きんようび に は 、 グラフィック と じまく を つけ て、 Youtube に
アップ ロード し ます 。
I will put it on Youtube on Friday after adding graphics and subtitles.
ぼくが いつも いう の は 、 しょにち から はなそ う ！ と いう こと です 。
I always say that you should speak from day one,
できれば ネイティブ が つくっ た きょうざい が いい です ね 。
and one way to do this is to read something a native has prepared for you.
きょう ぼく は にほんじん が やくし た スクリプト を 、かな で
よん で い ます 。
Today I’m reading a script translated by a Japanese person for me, and I am trying to read it in Kana.
これ です ！
この よう に ぼく の しょにち の もくひょう は、 かな を よむ こと です 。
So, of course, my focus for my first day was to be able to read Kana.
ぼく は 、ほとんど よめる よう に なり まし た が 、 いま おききのように、
まだ ゆっくり よま ない と いけませ ん 。
I can do most of it now, but I still have problems and I read it very slowly, as you can hear!
もし、 まちがい が あっ たら ごめんなさい 。
I’m sorry if I’m making mistakes.
まだ ビギナー です ので 、おおめ に み て ください。
Please be patient with me, because I am a beginner!
しょにち は、はやおき し て きほん の フレーズ を べんきょう し まし た 。
On my first day, I got up early and tried to learn some basic phrases ….
たとえば 、 おはよう ござい ます 。 ぼく は べニー です 。 アイルランド じん です 。
like Good morning, my name is Benny, I am from Ireland,
そして スカイプ で 、あたらしい フレーズ の レッスン を うけ まし た 。
and then I had my first lesson over Skype and learned some new phrases…
ざんねん です が 、 この レッスン で は ろーまじ を つかい まし た 。
ぼく は、 これ が きらい です 。
Unfortunately, I had to do this with Romaji, which I didn’t like.
そのあとは 、Memrise . com で ひ ら が な の べんきょう を し まし た 。
So after that class I went on the website Memrise.com and studied its animations for Hiragana.
メモライズ に は 、え や がぞう で せつめい が あり 、 かんたん に かな の はつおん を おぼえ られ ます 。
You can learn to read any phonetic script very quickly with good memory aids!
たとえば 、 かな の “ む ” は 、 うし が “ ムー ” と ない て いる よう に
みえ ます 。
For example, the Kana ‘mu’ looks like a cow saying moo!

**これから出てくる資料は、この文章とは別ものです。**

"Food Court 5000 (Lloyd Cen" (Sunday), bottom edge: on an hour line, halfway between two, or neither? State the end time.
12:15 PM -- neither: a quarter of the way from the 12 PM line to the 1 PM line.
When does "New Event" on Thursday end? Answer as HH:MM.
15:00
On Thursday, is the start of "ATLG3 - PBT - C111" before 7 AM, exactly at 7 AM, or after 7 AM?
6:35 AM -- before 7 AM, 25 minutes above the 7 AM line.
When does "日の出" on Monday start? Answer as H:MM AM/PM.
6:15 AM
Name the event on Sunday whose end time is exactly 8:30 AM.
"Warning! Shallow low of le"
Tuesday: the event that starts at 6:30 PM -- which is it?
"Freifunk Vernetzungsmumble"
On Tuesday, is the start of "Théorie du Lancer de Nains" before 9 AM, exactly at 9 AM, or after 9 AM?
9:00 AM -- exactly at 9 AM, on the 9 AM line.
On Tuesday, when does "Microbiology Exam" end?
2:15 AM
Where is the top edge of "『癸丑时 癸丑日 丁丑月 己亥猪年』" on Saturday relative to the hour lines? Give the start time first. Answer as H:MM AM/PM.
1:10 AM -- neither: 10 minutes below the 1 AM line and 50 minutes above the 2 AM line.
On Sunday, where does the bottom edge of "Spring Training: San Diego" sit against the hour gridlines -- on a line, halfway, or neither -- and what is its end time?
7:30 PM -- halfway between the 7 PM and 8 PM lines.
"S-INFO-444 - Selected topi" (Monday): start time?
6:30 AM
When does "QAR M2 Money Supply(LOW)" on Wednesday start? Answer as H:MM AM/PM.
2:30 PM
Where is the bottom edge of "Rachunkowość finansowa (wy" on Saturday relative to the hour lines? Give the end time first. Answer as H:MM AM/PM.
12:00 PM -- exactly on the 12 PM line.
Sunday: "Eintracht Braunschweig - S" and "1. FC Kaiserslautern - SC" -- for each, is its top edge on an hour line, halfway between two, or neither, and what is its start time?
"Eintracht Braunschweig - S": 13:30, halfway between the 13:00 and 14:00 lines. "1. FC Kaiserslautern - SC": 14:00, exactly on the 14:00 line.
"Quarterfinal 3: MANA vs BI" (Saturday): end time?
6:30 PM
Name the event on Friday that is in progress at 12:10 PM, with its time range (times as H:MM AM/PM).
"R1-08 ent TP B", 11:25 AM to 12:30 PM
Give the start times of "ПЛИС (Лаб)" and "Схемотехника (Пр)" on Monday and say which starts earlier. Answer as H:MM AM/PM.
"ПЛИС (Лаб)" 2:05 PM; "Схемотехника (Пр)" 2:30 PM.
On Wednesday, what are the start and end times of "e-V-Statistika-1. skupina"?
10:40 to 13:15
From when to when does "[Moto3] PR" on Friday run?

これを スマホアプリ で 、なん じかん か、 べんきょう し 、
そのご 、また スカイプレッスン で 、 せんせい が ようい し た 、
しん たんご の
はつおん れんしゅう を し まし た 。
I studied this on my smartphone for several hours, and then I had another lesson on Skype and had a chance to practice saying new words that my teacher wrote to me.
その よる は 、ふたつ め の ひょうき ほう 、 かた か な を べんきょう し
ほとんど を そのひに おぼえ まし た 。
Finally, in the evening I started studying the second Japanese phonetic system, Katakana. I almost finished it on my first day.
よくじつ に は ぜんぶ おわり 、 さらに よみかた の れんしゅう を し て
この ビデオ に そなえ まし た 。
Of course, on the second day I could finish it and then start practice more reading so that I would be ready to make this video!
しょにちに ついて の 、もっと くわしい せつめい と 、 さいしょ の
いつかかん の ようす は 、ここ を クリック する と ブログアップデート で み て いただけ ます 。
For a much more detailed explanation of my first day, and my first five days learning Japanese, please click to see the blog post here!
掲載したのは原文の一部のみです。